**Task statement:**
Take the listing that follows and copy it precisely.

** Opening Data supplied block **

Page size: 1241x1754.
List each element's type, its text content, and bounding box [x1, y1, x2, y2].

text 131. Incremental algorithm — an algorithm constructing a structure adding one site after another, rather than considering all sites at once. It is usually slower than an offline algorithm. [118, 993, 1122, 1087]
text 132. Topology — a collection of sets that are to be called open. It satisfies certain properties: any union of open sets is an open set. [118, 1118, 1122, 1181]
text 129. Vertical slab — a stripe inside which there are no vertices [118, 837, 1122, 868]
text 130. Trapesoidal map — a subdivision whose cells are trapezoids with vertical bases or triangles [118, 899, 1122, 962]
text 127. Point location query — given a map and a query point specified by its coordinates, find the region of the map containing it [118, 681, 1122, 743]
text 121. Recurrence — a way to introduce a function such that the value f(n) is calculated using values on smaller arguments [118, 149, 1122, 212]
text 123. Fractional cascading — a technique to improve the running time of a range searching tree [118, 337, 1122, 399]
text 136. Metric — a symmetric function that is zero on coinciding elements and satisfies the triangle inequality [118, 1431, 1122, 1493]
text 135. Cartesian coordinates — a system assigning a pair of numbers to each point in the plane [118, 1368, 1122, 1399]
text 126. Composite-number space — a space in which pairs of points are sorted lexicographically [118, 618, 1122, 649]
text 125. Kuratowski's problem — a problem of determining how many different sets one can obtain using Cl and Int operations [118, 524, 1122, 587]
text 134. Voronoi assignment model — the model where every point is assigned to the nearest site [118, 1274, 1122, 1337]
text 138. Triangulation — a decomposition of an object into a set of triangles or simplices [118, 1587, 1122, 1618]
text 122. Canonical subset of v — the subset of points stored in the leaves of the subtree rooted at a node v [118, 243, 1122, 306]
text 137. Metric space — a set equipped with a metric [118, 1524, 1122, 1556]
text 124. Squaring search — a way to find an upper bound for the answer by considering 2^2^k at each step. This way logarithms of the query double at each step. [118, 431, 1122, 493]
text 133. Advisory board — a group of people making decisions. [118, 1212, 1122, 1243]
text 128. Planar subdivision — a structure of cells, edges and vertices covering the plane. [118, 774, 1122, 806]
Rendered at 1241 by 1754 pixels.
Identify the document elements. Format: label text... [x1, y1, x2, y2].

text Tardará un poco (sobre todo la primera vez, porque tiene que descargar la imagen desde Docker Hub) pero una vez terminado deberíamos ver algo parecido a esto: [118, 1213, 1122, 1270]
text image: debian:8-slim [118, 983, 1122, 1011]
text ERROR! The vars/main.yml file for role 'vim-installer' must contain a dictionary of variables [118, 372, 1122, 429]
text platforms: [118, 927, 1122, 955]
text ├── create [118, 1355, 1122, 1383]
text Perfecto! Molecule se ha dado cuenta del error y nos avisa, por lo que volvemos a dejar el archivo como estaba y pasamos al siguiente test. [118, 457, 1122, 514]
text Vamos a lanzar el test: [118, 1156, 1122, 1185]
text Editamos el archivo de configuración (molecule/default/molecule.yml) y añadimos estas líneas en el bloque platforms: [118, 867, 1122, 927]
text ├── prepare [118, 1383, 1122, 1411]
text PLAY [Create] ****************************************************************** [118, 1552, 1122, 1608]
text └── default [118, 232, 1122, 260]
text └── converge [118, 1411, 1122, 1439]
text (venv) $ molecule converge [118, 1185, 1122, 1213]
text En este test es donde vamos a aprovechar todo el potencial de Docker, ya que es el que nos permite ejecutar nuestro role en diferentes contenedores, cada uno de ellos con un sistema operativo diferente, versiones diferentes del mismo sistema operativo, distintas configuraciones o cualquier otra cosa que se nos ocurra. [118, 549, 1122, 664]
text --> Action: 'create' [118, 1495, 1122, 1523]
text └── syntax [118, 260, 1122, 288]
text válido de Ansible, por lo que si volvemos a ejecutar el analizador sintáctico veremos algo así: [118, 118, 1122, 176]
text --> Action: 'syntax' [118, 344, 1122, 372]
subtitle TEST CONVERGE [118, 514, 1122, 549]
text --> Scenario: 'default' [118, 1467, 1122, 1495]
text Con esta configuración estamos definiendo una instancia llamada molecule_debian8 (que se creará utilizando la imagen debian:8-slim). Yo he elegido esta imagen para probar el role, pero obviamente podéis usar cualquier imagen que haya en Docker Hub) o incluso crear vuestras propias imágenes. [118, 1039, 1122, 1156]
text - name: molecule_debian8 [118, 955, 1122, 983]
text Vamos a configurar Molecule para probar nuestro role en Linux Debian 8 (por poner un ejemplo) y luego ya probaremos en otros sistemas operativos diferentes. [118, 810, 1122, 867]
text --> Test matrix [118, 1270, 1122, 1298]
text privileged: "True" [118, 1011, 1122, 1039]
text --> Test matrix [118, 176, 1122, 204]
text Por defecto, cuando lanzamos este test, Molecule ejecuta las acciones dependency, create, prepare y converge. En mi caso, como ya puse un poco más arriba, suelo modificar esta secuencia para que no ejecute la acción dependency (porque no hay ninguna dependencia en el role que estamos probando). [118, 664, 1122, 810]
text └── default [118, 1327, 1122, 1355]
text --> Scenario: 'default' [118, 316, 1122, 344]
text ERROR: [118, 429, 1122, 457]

** Closing Data supplied block **

**Answer section:**
Page size: 1241x1754.
List each element's type, its text content, and bounding box [x1, y1, x2, y2].

text 131. Incremental algorithm — an algorithm constructing a structure adding one site after another, rather than considering all sites at once. It is usually slower than an offline algorithm. [118, 993, 1122, 1087]
text 132. Topology — a collection of sets that are to be called open. It satisfies certain properties: any union of open sets is an open set. [118, 1118, 1122, 1181]
text 129. Vertical slab — a stripe inside which there are no vertices [118, 837, 1122, 868]
text 130. Trapesoidal map — a subdivision whose cells are trapezoids with vertical bases or triangles [118, 899, 1122, 962]
text 127. Point location query — given a map and a query point specified by its coordinates, find the region of the map containing it [118, 681, 1122, 743]
text 121. Recurrence — a way to introduce a function such that the value f(n) is calculated using values on smaller arguments [118, 149, 1122, 212]
text 123. Fractional cascading — a technique to improve the running time of a range searching tree [118, 337, 1122, 399]
text 136. Metric — a symmetric function that is zero on coinciding elements and satisfies the triangle inequality [118, 1431, 1122, 1493]
text 135. Cartesian coordinates — a system assigning a pair of numbers to each point in the plane [118, 1368, 1122, 1399]
text 126. Composite-number space — a space in which pairs of points are sorted lexicographically [118, 618, 1122, 649]
text 125. Kuratowski's problem — a problem of determining how many different sets one can obtain using Cl and Int operations [118, 524, 1122, 587]
text 134. Voronoi assignment model — the model where every point is assigned to the nearest site [118, 1274, 1122, 1337]
text 138. Triangulation — a decomposition of an object into a set of triangles or simplices [118, 1587, 1122, 1618]
text 122. Canonical subset of v — the subset of points stored in the leaves of the subtree rooted at a node v [118, 243, 1122, 306]
text 137. Metric space — a set equipped with a metric [118, 1524, 1122, 1556]
text 124. Squaring search — a way to find an upper bound for the answer by considering 2^2^k at each step. This way logarithms of the query double at each step. [118, 431, 1122, 493]
text 133. Advisory board — a group of people making decisions. [118, 1212, 1122, 1243]
text 128. Planar subdivision — a structure of cells, edges and vertices covering the plane. [118, 774, 1122, 806]
Rendered at 1241 by 1754 pixels.
Identify the document elements. Format: label text... [x1, y1, x2, y2].

text Tardará un poco (sobre todo la primera vez, porque tiene que descargar la imagen desde Docker Hub) pero una vez terminado deberíamos ver algo parecido a esto: [118, 1213, 1122, 1270]
text image: debian:8-slim [118, 983, 1122, 1011]
text ERROR! The vars/main.yml file for role 'vim-installer' must contain a dictionary of variables [118, 372, 1122, 429]
text platforms: [118, 927, 1122, 955]
text ├── create [118, 1355, 1122, 1383]
text Perfecto! Molecule se ha dado cuenta del error y nos avisa, por lo que volvemos a dejar el archivo como estaba y pasamos al siguiente test. [118, 457, 1122, 514]
text Vamos a lanzar el test: [118, 1156, 1122, 1185]
text Editamos el archivo de configuración (molecule/default/molecule.yml) y añadimos estas líneas en el bloque platforms: [118, 867, 1122, 927]
text ├── prepare [118, 1383, 1122, 1411]
text PLAY [Create] ****************************************************************** [118, 1552, 1122, 1608]
text └── default [118, 232, 1122, 260]
text └── converge [118, 1411, 1122, 1439]
text (venv) $ molecule converge [118, 1185, 1122, 1213]
text En este test es donde vamos a aprovechar todo el potencial de Docker, ya que es el que nos permite ejecutar nuestro role en diferentes contenedores, cada uno de ellos con un sistema operativo diferente, versiones diferentes del mismo sistema operativo, distintas configuraciones o cualquier otra cosa que se nos ocurra. [118, 549, 1122, 664]
text --> Action: 'create' [118, 1495, 1122, 1523]
text └── syntax [118, 260, 1122, 288]
text válido de Ansible, por lo que si volvemos a ejecutar el analizador sintáctico veremos algo así: [118, 118, 1122, 176]
text --> Action: 'syntax' [118, 344, 1122, 372]
subtitle TEST CONVERGE [118, 514, 1122, 549]
text --> Scenario: 'default' [118, 1467, 1122, 1495]
text Con esta configuración estamos definiendo una instancia llamada molecule_debian8 (que se creará utilizando la imagen debian:8-slim). Yo he elegido esta imagen para probar el role, pero obviamente podéis usar cualquier imagen que haya en Docker Hub) o incluso crear vuestras propias imágenes. [118, 1039, 1122, 1156]
text - name: molecule_debian8 [118, 955, 1122, 983]
text Vamos a configurar Molecule para probar nuestro role en Linux Debian 8 (por poner un ejemplo) y luego ya probaremos en otros sistemas operativos diferentes. [118, 810, 1122, 867]
text --> Test matrix [118, 1270, 1122, 1298]
text privileged: "True" [118, 1011, 1122, 1039]
text --> Test matrix [118, 176, 1122, 204]
text Por defecto, cuando lanzamos este test, Molecule ejecuta las acciones dependency, create, prepare y converge. En mi caso, como ya puse un poco más arriba, suelo modificar esta secuencia para que no ejecute la acción dependency (porque no hay ninguna dependencia en el role que estamos probando). [118, 664, 1122, 810]
text └── default [118, 1327, 1122, 1355]
text --> Scenario: 'default' [118, 316, 1122, 344]
text ERROR: [118, 429, 1122, 457]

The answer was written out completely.